◆ What you need to do:
Scan the data below for lines holding the word "hardback", and copy each line found.

[Opening Provided material section]

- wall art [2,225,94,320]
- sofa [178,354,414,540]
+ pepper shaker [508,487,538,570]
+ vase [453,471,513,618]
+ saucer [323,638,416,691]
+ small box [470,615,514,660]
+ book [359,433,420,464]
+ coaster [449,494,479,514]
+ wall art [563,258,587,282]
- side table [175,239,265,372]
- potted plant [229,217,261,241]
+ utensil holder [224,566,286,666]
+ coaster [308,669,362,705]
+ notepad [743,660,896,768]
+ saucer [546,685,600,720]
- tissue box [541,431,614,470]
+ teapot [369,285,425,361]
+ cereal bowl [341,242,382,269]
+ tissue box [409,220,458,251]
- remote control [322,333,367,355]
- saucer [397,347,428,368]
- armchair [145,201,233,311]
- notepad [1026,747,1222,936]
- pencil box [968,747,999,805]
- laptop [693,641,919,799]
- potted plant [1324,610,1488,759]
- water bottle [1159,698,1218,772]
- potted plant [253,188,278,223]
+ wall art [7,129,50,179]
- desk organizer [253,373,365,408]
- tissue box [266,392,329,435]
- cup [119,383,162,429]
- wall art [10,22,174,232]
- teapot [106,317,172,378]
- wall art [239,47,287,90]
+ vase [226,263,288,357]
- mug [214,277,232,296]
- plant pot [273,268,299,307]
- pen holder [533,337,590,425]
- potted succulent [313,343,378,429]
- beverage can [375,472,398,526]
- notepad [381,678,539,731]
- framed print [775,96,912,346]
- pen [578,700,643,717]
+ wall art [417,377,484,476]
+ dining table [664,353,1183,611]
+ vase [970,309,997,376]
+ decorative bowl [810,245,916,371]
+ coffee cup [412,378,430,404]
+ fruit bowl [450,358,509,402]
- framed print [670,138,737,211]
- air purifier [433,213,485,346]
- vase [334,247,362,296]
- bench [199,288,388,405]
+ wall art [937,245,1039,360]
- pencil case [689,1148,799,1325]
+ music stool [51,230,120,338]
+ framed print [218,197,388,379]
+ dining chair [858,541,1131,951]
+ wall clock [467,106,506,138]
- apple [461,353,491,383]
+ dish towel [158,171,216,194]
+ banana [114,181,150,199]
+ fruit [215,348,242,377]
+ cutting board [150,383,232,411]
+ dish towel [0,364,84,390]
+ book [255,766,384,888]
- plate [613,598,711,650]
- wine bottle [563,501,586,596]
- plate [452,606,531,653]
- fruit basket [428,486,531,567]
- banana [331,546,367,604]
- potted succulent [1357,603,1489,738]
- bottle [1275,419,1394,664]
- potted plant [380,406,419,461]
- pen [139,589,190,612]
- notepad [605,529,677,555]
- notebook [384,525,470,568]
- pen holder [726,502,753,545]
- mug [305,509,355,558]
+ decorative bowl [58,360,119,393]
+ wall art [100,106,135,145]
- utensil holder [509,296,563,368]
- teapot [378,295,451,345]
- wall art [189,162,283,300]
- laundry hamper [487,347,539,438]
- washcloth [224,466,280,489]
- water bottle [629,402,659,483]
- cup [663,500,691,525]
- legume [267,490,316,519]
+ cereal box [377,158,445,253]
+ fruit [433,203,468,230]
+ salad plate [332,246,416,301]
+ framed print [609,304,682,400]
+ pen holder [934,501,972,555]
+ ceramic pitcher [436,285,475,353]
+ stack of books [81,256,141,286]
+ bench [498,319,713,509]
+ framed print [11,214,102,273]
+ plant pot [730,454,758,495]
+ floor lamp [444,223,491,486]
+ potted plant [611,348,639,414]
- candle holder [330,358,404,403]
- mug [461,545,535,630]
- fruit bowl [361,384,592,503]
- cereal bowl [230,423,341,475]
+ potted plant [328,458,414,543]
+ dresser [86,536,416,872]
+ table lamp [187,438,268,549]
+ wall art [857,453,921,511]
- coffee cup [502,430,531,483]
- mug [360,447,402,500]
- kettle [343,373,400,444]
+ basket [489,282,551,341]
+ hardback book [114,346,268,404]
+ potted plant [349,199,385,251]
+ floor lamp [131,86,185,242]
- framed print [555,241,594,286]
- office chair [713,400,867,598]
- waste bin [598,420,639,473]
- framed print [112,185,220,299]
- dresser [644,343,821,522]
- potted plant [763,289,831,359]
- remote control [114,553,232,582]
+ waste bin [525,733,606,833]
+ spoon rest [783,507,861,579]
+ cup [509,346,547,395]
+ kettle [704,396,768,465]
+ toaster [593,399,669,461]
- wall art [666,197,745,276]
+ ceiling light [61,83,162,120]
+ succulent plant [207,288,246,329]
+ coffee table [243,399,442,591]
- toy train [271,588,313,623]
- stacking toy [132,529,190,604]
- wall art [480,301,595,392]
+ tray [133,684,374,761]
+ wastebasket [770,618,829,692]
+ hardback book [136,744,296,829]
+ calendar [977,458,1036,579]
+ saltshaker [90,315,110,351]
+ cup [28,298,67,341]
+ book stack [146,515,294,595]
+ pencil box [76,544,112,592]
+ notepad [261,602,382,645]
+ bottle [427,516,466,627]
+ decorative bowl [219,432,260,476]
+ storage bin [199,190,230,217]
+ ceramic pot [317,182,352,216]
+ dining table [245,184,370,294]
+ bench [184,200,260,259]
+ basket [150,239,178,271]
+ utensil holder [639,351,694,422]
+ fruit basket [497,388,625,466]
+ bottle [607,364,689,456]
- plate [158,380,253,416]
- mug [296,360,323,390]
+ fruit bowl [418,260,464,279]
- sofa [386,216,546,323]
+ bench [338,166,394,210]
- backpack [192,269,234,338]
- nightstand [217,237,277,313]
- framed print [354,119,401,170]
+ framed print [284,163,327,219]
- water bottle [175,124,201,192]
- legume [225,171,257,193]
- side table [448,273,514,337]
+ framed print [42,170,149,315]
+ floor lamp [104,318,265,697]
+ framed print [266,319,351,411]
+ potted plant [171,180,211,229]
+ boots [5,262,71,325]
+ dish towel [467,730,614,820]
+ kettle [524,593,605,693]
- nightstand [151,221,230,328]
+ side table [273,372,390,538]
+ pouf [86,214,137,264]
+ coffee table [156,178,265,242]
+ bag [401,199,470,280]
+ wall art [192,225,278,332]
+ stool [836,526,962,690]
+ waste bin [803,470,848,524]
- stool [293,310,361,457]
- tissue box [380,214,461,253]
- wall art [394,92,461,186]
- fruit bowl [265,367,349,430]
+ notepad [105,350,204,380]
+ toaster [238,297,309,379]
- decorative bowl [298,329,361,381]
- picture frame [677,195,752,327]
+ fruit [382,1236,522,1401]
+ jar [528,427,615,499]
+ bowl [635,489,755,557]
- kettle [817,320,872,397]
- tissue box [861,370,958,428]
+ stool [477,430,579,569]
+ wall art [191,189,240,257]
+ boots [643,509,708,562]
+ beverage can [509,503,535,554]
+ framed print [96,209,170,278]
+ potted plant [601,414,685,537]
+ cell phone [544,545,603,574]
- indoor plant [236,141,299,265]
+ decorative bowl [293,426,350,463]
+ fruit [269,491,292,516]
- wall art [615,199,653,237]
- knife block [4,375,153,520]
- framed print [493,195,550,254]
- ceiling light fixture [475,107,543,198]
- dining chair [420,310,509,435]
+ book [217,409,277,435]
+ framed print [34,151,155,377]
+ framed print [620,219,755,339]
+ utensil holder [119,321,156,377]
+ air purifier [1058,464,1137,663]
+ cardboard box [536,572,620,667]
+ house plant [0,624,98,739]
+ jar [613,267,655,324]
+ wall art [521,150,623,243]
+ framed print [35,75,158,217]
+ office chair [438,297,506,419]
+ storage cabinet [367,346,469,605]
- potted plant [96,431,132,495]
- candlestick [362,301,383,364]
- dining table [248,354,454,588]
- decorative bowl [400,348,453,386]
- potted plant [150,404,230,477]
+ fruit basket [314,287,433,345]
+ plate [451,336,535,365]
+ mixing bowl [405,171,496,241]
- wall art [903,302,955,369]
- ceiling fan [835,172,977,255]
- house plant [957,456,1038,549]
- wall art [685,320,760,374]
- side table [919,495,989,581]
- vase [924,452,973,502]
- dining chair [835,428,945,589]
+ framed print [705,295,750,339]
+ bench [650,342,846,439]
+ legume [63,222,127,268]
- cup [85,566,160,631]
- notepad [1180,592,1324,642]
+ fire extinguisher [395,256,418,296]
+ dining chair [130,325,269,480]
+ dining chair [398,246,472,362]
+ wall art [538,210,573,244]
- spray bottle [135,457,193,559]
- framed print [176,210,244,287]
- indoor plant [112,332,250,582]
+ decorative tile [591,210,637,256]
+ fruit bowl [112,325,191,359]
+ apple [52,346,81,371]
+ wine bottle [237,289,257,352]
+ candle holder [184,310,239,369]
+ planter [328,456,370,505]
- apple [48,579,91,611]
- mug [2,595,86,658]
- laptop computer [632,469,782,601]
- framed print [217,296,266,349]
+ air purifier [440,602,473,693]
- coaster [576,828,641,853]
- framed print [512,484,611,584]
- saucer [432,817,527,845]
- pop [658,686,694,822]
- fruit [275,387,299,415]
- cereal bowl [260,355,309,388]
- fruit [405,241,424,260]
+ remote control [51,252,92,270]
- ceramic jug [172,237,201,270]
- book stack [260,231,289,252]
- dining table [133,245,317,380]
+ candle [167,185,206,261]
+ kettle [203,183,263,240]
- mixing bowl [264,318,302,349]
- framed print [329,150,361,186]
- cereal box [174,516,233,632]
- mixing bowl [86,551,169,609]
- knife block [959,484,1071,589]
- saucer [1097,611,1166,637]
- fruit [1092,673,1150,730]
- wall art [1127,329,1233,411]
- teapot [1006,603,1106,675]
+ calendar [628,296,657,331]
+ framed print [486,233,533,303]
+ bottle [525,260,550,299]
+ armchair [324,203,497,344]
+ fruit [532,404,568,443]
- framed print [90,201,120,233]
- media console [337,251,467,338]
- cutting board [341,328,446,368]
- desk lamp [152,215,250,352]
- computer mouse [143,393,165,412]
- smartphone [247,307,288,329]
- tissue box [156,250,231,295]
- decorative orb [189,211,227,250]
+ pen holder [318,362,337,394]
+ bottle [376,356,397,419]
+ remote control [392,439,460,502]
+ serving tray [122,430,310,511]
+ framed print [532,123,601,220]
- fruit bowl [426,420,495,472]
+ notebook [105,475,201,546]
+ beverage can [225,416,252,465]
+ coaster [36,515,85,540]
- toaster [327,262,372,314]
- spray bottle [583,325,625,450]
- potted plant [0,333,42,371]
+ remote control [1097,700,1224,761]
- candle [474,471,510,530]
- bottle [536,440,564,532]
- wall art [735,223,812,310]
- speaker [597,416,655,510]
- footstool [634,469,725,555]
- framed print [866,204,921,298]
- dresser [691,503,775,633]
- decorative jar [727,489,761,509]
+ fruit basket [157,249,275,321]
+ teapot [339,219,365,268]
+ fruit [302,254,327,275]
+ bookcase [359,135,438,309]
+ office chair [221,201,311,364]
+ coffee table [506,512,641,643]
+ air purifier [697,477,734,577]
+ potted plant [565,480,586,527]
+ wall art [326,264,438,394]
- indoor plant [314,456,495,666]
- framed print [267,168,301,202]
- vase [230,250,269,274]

[Closing Provided material section]

◆ Solution for this task:
+ hardback book [114,346,268,404]
+ hardback book [136,744,296,829]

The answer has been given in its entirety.